The required output is the exact run of lines in the listing below from the line holding "thumb ip: (273, 256)" through the line holding "middle pip: (253, 226)", with no pictures.

**** Exercise materials ****

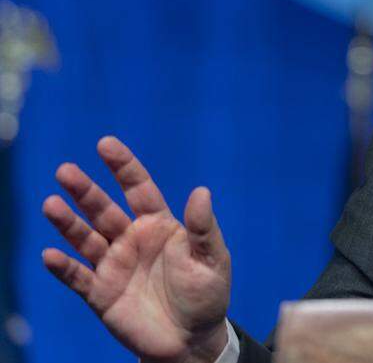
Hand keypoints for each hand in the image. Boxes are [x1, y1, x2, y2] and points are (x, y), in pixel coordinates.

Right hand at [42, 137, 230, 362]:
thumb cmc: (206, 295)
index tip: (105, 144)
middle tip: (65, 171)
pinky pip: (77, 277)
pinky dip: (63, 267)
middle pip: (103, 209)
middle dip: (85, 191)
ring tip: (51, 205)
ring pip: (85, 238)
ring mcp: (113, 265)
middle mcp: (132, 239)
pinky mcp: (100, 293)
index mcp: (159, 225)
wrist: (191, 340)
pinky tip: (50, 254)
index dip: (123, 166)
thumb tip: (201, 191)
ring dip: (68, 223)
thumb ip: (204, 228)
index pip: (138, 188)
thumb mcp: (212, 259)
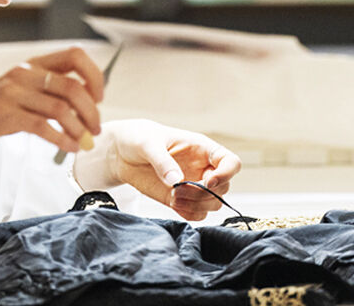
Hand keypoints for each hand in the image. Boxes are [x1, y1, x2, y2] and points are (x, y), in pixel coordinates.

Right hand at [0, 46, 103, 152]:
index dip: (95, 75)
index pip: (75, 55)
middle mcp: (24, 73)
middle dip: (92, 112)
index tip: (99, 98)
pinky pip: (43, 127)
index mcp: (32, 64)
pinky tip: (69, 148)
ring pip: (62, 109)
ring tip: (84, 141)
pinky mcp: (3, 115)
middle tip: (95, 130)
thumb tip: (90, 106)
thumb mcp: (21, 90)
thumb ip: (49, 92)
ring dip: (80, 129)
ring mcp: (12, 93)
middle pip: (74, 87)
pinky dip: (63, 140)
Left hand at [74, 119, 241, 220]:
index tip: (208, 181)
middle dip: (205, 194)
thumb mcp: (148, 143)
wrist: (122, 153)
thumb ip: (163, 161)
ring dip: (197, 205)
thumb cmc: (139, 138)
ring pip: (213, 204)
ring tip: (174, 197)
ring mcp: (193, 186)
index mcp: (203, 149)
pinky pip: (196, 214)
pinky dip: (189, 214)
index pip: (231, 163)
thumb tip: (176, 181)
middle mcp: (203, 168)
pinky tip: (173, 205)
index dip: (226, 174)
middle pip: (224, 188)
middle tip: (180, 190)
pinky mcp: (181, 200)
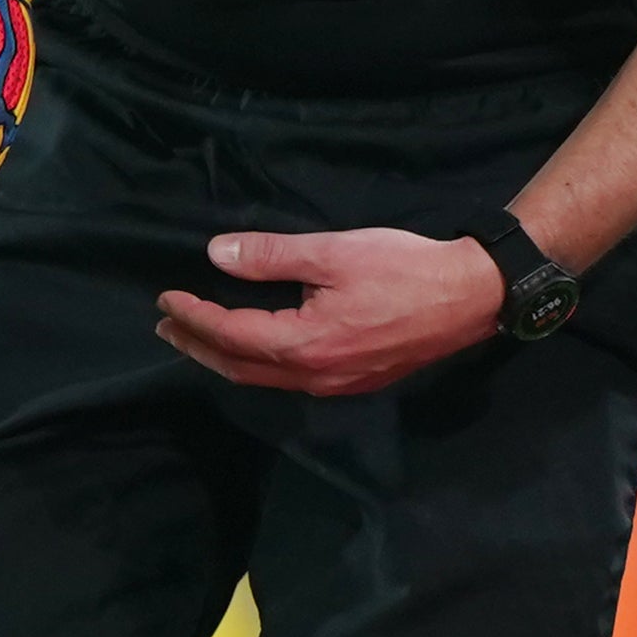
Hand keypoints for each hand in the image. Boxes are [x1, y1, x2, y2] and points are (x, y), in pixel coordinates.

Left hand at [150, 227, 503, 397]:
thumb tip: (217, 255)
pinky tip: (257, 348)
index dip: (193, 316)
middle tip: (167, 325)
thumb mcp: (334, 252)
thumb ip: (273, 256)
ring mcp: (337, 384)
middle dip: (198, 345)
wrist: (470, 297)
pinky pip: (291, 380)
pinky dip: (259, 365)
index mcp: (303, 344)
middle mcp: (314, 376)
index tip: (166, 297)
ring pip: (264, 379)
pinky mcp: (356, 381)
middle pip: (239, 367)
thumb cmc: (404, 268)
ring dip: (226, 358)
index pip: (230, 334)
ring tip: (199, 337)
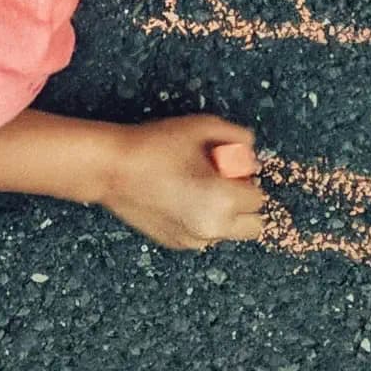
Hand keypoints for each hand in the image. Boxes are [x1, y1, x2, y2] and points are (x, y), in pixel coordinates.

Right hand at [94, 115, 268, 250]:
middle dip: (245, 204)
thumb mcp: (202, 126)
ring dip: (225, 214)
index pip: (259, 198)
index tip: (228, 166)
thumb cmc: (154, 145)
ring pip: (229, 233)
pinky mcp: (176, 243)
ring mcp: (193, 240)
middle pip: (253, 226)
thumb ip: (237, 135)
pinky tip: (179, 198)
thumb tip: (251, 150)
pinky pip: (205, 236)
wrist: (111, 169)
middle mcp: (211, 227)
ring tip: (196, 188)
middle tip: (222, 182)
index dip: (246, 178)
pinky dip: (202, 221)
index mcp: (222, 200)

****
**** Exercise materials ****

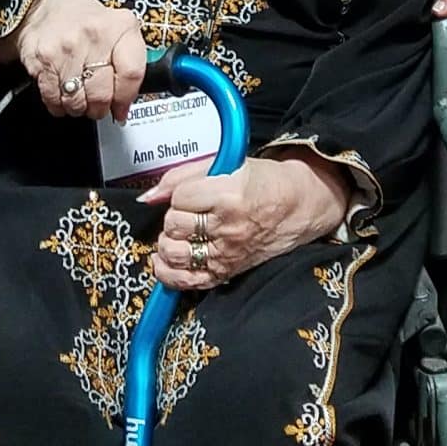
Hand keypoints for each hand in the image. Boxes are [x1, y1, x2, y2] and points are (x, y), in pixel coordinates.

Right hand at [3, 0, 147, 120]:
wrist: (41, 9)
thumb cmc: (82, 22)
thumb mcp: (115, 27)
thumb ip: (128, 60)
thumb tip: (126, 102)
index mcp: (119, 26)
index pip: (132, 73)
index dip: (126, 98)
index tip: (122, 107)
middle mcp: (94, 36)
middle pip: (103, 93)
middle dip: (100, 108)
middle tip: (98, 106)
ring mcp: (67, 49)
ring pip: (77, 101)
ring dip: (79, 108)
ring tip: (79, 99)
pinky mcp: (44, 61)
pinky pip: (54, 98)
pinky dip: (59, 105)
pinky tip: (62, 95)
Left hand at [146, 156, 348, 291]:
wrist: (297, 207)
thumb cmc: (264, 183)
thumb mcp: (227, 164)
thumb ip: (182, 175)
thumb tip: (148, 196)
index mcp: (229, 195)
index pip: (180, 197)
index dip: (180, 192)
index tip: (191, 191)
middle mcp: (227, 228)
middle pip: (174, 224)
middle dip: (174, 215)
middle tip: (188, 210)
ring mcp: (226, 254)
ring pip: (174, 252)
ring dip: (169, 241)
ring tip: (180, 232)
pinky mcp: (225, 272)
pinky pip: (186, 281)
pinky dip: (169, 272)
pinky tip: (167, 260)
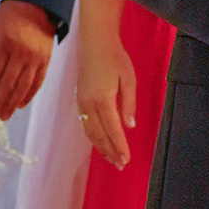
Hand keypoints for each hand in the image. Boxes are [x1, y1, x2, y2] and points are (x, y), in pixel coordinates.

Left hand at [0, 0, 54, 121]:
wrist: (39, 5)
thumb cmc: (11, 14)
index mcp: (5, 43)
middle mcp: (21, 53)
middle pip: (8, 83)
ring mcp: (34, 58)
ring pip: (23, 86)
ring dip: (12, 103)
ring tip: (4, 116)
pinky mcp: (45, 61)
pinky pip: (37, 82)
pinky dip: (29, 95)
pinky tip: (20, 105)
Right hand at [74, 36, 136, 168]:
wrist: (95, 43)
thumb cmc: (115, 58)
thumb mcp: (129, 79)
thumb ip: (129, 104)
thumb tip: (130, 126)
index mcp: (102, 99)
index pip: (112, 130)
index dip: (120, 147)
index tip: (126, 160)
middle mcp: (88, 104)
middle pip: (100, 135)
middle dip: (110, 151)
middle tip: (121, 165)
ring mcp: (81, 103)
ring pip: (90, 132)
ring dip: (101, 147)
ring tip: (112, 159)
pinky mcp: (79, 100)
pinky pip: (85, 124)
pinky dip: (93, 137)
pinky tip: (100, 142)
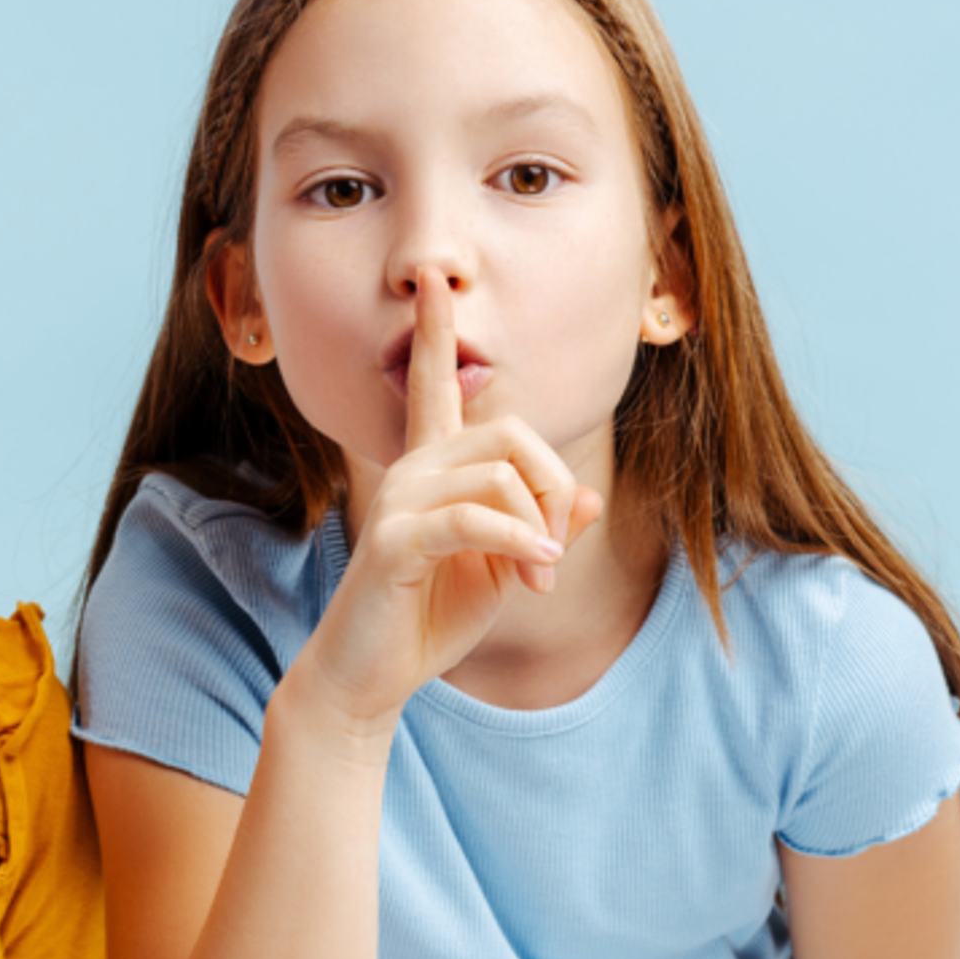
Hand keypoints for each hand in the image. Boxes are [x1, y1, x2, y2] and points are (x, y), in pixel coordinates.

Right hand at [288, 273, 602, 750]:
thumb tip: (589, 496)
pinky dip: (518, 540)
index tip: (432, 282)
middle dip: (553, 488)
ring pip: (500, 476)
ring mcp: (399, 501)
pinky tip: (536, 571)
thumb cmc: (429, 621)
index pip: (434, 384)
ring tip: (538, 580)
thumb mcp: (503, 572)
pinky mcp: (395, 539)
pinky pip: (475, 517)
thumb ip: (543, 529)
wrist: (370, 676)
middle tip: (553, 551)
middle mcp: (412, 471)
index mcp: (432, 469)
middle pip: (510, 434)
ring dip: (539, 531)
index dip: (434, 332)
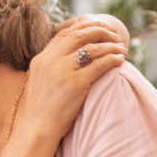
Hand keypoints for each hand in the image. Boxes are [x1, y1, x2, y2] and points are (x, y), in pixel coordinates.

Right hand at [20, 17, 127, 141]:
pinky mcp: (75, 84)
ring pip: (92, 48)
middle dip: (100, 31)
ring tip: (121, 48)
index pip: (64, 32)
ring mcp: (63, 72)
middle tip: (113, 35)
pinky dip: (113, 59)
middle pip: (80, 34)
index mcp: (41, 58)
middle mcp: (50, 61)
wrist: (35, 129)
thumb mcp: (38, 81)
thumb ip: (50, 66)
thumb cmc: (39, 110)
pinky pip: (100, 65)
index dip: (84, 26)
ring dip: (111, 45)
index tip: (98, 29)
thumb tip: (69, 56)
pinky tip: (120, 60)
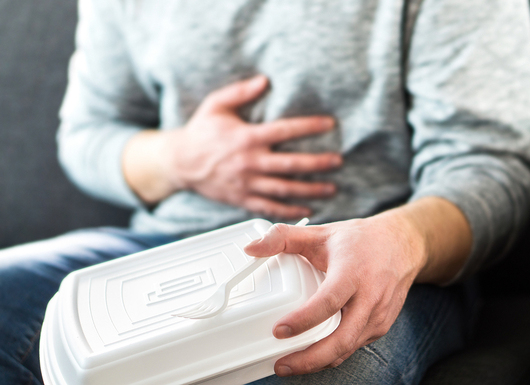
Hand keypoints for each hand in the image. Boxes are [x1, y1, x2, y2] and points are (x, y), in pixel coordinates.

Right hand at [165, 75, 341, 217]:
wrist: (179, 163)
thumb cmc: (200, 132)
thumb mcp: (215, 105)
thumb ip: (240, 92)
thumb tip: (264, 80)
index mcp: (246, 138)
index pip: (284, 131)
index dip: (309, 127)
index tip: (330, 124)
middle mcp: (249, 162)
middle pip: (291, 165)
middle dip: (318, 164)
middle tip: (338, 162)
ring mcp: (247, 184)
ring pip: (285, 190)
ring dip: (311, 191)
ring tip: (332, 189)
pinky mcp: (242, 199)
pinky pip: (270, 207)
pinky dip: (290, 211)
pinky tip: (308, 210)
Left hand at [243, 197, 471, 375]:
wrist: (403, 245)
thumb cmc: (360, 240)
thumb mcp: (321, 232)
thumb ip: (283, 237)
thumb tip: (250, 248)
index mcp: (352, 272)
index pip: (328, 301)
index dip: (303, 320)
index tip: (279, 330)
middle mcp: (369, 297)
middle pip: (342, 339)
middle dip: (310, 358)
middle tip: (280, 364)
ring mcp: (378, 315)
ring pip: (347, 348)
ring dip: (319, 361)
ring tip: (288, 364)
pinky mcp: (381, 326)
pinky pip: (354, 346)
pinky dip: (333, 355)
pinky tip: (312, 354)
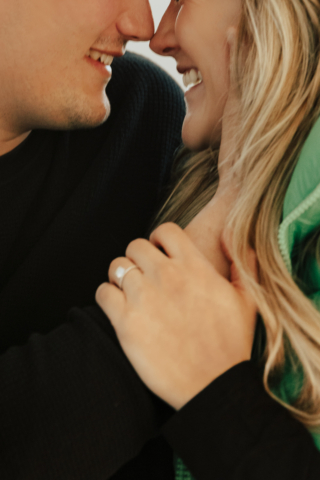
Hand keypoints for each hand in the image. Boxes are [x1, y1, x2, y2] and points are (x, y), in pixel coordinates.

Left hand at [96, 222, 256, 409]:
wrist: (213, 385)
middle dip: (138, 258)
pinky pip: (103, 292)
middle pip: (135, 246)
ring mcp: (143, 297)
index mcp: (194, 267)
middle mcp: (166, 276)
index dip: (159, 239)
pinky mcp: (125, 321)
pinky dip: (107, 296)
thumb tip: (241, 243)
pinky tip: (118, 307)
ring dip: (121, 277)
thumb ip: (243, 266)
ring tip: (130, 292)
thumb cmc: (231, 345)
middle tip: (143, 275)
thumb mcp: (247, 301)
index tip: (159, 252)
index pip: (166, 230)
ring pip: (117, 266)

****
**** Exercise materials ****

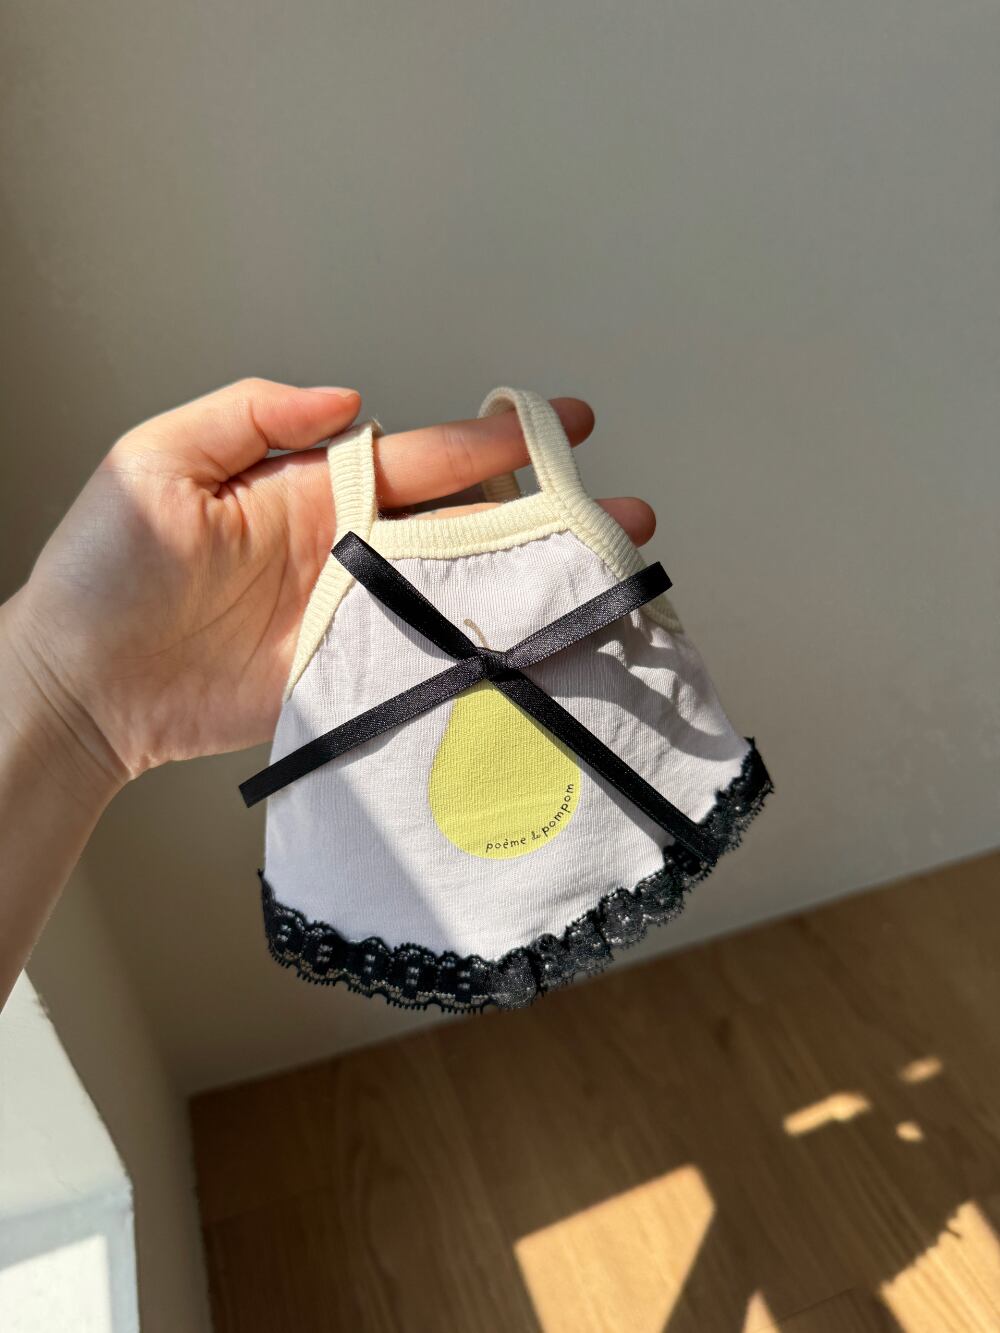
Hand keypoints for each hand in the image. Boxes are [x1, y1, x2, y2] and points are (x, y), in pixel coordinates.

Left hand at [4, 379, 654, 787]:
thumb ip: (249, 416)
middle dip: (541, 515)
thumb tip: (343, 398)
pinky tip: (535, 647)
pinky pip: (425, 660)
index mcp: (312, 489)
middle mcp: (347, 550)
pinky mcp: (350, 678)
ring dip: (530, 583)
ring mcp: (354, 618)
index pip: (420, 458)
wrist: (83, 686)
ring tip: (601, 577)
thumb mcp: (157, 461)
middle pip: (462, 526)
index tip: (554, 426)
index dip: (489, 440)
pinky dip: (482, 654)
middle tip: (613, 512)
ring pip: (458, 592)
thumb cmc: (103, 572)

****

| Solution below |
thumb ip: (273, 256)
ring mcp: (337, 384)
middle dip: (198, 345)
wrist: (470, 297)
pinky pip: (291, 380)
pinky dip: (259, 365)
index mcp: (303, 344)
middle mcp: (314, 376)
index tip: (166, 297)
ring pip: (264, 379)
pinky mcp: (356, 381)
middle pip: (239, 367)
thumb cmc: (404, 268)
ring dip: (226, 358)
index pip: (230, 334)
ring tip: (199, 337)
Hand keypoints for each hand in the image. Boxes are [x1, y1, x2, y2] and points are (x, y), in pixel coordinates.

Right hand at [94, 115, 268, 250]:
middle dip: (245, 204)
thumb mcp: (202, 126)
ring dip: (225, 214)
index pip: (259, 198)
index tip: (228, 166)
thumb cmc: (154, 145)
ring pip: (229, 233)
pinky mcp: (176, 243)
ring mcp: (193, 240)
middle pip: (253, 226)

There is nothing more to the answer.